This website uses cookies to help improve your user experience
Today, the market of public surveillance solutions has a huge niche for a computer vision technologies and their implementations. Using these technologies allows us to make a significant step in process automation and data processing, gain meaningful insights from raw data, and improve decision-making. Even though there are some competitors that offer out-of-the box solutions, Oxagile explored one of the most challenging fields of public surveillance domain — tracking live video objects with a moving camera. The task is challenging due to the following factors:
A major task of a typical video object tracking is aimed at keeping track of a chosen object until the very end of video or up to the moment the object disappears. The process starts with a bounding box around an object that is given as a set of coordinates. For every next frame of the video, the tracker must locate the object as well as update its internal state so it can continue tracking in the frames that follow.

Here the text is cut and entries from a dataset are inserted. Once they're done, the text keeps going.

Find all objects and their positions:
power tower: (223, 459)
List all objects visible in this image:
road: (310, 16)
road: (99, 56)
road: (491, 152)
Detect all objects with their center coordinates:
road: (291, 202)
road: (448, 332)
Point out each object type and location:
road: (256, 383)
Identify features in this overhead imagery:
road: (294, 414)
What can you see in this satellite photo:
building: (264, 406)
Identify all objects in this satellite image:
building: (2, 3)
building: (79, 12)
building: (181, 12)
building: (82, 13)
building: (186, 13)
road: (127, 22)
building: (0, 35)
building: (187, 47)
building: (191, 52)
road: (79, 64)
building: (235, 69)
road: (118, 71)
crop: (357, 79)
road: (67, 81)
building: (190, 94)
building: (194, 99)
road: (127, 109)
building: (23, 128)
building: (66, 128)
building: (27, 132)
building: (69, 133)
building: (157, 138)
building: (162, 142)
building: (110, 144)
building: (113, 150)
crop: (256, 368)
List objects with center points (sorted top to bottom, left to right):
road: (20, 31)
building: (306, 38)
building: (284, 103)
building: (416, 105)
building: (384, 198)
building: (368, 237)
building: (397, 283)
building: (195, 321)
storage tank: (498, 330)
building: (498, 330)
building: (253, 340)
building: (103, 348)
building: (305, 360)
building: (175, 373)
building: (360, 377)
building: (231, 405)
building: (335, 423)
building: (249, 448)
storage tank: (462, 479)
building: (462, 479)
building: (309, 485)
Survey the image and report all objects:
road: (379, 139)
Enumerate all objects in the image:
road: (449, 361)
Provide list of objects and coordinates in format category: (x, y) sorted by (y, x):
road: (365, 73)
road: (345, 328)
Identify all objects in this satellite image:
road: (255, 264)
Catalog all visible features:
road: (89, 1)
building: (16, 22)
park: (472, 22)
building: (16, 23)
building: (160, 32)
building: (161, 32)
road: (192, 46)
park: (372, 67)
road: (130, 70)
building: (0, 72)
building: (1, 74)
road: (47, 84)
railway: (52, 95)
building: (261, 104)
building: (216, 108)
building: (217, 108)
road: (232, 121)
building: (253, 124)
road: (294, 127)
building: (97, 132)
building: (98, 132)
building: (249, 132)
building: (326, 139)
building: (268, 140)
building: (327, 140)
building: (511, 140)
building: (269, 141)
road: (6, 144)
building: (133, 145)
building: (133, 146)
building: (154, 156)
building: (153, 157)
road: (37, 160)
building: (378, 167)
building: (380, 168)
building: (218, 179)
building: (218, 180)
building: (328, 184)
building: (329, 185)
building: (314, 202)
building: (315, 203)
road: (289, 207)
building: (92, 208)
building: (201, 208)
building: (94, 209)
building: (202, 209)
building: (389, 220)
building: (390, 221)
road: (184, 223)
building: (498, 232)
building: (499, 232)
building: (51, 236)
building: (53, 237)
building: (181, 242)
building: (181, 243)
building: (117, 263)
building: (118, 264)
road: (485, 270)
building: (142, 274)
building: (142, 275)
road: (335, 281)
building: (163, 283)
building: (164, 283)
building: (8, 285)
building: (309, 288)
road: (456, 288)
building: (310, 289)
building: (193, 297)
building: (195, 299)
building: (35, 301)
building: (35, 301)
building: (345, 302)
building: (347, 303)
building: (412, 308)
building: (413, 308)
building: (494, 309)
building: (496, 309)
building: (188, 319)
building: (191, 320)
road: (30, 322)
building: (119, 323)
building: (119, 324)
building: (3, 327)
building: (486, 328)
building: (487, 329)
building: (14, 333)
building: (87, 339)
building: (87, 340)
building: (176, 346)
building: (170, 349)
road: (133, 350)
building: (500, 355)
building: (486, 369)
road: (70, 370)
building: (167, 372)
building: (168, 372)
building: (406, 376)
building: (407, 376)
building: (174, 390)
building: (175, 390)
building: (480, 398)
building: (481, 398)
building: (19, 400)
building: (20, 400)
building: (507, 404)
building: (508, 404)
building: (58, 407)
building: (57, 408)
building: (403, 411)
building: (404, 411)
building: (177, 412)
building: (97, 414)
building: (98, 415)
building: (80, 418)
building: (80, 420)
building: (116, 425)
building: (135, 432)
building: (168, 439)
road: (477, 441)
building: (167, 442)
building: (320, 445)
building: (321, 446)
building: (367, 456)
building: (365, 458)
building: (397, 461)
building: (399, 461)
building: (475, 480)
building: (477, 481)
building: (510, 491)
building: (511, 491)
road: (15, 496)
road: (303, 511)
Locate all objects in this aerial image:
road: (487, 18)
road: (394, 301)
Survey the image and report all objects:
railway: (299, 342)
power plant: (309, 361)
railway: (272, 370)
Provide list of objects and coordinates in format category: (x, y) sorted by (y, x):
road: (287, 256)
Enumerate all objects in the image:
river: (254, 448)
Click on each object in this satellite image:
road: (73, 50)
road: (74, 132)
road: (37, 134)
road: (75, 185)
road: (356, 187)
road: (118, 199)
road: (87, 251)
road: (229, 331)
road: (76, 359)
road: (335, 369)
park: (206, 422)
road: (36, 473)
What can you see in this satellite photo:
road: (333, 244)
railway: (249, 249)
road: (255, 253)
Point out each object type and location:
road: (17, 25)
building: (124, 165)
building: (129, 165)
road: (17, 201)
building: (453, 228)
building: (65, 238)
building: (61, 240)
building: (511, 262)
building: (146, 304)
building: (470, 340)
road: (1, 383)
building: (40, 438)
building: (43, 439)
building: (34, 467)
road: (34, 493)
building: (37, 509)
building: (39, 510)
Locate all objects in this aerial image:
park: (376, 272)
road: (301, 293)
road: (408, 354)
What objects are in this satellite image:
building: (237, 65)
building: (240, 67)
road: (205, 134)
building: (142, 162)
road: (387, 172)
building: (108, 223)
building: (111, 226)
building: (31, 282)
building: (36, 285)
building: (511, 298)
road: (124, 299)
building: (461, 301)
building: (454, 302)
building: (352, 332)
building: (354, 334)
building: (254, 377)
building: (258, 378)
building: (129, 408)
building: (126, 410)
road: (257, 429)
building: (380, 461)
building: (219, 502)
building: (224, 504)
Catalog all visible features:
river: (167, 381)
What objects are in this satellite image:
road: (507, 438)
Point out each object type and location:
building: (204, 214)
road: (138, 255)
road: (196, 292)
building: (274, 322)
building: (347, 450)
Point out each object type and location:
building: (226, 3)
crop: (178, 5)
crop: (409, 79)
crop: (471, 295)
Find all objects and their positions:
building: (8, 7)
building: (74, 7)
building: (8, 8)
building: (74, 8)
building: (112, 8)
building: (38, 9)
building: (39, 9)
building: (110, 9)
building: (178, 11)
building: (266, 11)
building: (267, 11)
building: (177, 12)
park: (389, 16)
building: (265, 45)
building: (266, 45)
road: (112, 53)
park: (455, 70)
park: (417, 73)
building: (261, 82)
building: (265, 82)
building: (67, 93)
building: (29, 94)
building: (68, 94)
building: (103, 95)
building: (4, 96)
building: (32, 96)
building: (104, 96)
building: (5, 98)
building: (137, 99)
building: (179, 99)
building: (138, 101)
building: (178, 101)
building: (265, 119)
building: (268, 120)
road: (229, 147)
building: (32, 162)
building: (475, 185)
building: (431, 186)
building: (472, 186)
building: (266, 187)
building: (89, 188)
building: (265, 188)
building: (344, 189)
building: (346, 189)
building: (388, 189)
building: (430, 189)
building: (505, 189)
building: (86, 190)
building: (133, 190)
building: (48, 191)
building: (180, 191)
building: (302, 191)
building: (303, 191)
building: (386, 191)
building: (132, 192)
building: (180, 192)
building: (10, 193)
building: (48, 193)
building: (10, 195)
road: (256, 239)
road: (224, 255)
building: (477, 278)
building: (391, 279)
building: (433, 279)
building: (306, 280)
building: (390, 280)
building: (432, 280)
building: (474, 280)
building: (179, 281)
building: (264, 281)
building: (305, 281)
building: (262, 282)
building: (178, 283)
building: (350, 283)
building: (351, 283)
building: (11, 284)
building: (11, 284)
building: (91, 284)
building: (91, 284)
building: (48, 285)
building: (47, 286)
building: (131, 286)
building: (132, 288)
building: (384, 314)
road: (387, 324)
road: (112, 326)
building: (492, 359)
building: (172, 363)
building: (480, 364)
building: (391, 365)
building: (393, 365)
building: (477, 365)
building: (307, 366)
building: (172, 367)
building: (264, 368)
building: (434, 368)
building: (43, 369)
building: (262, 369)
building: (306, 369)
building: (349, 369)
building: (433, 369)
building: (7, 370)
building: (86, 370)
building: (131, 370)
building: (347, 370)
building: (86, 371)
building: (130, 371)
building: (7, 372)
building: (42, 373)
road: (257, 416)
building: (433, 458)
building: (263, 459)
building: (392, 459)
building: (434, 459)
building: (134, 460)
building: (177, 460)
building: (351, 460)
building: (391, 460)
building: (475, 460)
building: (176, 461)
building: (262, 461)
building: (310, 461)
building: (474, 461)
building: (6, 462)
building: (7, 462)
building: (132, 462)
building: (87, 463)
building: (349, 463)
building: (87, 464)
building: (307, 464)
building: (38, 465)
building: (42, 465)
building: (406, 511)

An important goal is to train algorithm to update target’s condition to be able to detect its state updates later. To evaluate tracking system performance, we checked IoU (Intersection over Union) metrics that were calculated based on the frame resulted from tracking performance and manually created bounding box around object.
Below, we would like to share some of the technical insights our R&D team gained while building solutions for the video surveillance domain.
There are two general high-level tracking approaches.
The first one is to choose an area of interest on the very first frame and then just track it in all the following frames. All the algorithms that we’ll further describe in details belong to this category.
The second one is to use the algorithms that allow connecting the results of objects detection in one line (for example, approaches like Tracking via Generalized Maximum Multi Clique Problem or Graphical Social Topology Model for Multi-Object Tracking).
The majority of tracking approaches are based on the same set of algorithms that were improved and modified for a particular purpose. The basic algorithms are KCF (kernelized correlation filter), TLD (Tracks, Learns and Detects), Minimum Output Sum of Squared Error (MOSSE) filter, Struck (Structured Output Tracking with Kernels), Median Flow Tracker (this algorithm fails to track objects that move fast or quickly change their appearance), and others.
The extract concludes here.